Mast Cell Activation
IgE’s produced by plasma cells will bind to mast cells after first exposure, which then will patrol areas of inflammation together. When IgE encounters allergen on second exposure, mast cell degranulates. Also affected by anaphylatoxins, and certain drugs.
Systems affected by mast cell degranulation?
GI: Increased fluid secretion, increased motility (diarrhea/vomiting). Airways: Decreased diameter, increased mucus (wheezing/phlegm). Vessels: Vasodilation, increased vascular permeability.
How do Th2 cells help in type I hypersensitivity?

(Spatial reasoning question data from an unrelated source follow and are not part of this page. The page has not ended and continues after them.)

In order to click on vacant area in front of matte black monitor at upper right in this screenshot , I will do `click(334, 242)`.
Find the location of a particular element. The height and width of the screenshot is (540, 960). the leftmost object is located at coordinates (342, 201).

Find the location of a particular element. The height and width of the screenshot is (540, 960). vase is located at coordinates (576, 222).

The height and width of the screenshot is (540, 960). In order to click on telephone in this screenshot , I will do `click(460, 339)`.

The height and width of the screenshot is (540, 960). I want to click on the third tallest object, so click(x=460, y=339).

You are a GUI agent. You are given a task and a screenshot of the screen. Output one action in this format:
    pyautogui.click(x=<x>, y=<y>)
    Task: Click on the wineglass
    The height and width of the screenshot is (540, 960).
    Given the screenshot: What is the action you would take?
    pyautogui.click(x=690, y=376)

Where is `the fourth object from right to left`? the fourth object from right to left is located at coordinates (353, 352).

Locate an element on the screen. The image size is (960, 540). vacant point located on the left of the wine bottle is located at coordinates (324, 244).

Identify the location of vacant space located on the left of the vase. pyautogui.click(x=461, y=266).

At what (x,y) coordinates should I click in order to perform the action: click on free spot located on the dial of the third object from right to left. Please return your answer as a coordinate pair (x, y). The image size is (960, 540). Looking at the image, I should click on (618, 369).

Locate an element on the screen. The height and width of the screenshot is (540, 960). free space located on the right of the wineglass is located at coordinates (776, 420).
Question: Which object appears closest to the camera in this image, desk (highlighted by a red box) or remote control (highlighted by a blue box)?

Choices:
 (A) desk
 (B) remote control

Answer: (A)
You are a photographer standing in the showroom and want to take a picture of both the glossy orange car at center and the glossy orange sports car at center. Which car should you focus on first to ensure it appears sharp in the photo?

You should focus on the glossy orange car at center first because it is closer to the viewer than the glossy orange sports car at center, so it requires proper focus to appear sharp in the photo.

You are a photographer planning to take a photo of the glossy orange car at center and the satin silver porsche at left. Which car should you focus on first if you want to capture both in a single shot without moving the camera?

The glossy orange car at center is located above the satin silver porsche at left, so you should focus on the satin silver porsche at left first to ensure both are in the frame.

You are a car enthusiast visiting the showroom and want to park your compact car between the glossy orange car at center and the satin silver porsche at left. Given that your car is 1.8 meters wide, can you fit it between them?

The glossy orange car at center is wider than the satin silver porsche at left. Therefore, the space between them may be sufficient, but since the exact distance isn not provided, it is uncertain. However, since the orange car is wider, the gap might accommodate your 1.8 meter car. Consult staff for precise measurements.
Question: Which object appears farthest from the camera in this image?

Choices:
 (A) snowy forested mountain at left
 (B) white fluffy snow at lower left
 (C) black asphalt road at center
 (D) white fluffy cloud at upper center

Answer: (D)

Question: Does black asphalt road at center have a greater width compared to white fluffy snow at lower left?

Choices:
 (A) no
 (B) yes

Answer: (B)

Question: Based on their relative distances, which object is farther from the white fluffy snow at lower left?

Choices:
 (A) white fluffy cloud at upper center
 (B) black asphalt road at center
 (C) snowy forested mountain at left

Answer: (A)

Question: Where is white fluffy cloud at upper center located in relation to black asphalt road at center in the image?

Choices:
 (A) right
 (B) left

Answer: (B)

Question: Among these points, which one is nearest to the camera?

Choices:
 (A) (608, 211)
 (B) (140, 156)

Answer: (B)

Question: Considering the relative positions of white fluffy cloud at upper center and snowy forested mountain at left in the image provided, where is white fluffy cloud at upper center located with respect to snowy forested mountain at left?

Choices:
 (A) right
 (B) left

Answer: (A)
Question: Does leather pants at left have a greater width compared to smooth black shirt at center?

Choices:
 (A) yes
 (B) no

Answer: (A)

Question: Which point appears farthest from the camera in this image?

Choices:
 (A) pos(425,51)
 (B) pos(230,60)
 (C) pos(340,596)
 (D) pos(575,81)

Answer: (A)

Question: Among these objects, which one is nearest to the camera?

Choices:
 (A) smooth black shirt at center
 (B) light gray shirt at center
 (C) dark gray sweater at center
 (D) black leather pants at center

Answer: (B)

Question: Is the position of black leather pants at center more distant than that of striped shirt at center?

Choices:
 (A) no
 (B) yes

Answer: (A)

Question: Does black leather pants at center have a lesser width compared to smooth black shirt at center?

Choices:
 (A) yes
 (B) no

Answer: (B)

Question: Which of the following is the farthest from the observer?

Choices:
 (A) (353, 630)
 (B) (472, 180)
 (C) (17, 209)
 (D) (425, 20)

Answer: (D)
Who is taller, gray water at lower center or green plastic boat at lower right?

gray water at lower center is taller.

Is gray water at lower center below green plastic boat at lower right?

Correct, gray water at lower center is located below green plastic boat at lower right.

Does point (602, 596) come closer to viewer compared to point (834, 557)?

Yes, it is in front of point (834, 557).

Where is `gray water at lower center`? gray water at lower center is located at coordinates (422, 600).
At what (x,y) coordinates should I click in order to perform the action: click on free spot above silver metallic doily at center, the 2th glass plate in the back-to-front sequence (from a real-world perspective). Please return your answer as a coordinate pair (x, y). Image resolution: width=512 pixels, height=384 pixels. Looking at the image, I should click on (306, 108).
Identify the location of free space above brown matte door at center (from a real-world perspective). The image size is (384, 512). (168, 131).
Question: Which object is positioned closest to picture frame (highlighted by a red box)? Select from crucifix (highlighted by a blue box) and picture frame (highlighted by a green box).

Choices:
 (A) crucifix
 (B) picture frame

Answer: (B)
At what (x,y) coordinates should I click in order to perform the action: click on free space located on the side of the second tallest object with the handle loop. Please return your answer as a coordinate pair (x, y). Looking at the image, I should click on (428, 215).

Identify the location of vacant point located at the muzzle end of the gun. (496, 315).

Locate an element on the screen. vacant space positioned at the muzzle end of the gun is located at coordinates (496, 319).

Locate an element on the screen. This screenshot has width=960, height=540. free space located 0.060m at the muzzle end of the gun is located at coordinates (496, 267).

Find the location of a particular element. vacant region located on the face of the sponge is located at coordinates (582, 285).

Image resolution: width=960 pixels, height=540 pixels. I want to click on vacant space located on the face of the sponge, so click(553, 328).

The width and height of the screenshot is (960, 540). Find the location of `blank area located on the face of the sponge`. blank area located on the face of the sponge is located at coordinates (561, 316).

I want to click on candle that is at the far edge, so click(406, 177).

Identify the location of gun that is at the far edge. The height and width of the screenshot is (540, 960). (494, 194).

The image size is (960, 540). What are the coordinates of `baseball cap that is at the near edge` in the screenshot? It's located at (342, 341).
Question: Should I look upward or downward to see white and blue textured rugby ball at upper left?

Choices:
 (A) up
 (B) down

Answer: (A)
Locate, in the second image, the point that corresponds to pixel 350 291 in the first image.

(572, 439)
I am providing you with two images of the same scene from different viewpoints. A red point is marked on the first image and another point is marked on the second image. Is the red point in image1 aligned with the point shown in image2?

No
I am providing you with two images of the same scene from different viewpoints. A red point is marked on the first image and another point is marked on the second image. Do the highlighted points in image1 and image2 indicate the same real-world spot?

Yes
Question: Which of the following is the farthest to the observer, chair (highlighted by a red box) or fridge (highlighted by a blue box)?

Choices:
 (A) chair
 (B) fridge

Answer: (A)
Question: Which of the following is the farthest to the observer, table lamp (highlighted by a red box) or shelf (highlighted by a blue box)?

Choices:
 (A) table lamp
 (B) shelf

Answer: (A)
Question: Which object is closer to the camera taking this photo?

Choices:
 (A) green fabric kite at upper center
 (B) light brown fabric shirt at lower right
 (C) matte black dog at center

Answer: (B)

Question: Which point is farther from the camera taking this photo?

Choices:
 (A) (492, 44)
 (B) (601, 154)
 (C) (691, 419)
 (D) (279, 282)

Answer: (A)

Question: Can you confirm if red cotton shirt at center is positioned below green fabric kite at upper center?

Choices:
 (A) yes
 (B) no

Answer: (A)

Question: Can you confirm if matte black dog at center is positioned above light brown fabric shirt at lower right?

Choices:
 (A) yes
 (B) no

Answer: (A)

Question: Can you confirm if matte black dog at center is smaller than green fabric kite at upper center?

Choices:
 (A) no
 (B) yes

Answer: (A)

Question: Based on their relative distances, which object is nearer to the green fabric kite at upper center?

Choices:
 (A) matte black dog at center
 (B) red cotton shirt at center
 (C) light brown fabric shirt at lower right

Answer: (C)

Help in antibody production, which will bind to mast cells and activate eosinophils.
Asthma Histology
Mucous plug fills bronchiole, inflammatory cells in mucous. Goblet cell metaplasia. Hypertrophy and hyperplasia of bronchial smooth muscle.
Mast cell histology
Hard to see with H and E, use toluidine blue
RBC casts
A consequence of Goodpasture syndrome, renal capillaries become congested and coagulated.
Goodpasture syndrome histology
Glomerular necrosis, acute inflammation, hemorrhage. Can also cause pulmonary hemorrhage.
Granular deposits and neutrophils in glomeruli?
Type III hypersensitivity
Systemic Vasculitis
Immune deposition in branch points of vessels. Causes neutrophil deposition and fibrinoid necrosis.